• **Aim of the task**
The answer should be each line of the records that contains the word "LIST"; please copy them all.

[Design files in text formats]

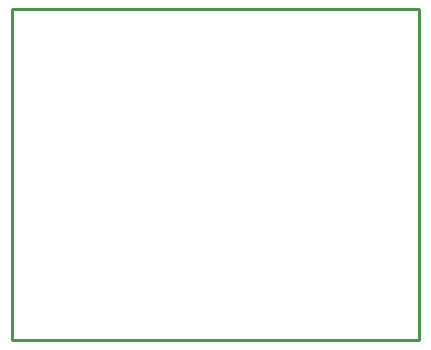
<source format=gm1>
G04 #@! TF.GenerationSoftware,KiCad,Pcbnew,(5.1.2)-1*
G04 #@! TF.CreationDate,2019-06-03T23:01:36-07:00*
G04 #@! TF.ProjectId,USB-PD-Breakout,5553422d-5044-42d4-9272-65616b6f7574,rev?*
G04 #@! TF.SameCoordinates,PX60e4b00PY60e4b00*
G04 #@! TF.FileFunction,Profile,NP*
%FSLAX46Y46*%
G04 Gerber Fmt 4.6, Leading zero omitted, Abs format (unit mm)*
G04 Created by KiCad (PCBNEW (5.1.2)-1) date 2019-06-03 23:01:36*
%MOMM*%
%LPD*%
G04 APERTURE LIST*
%ADD10C,0.254000*%
G04 APERTURE END LIST*
D10*
X34500000Y0D02*
X0Y0D01*
X34500000Y28000000D02*
X34500000Y0D01*
X0Y28000000D02*
X34500000Y28000000D01*
X0Y0D02*
X0Y28000000D01*
M02*

</source>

• **Expected answer**
G04 APERTURE LIST*
G04 APERTURE END LIST*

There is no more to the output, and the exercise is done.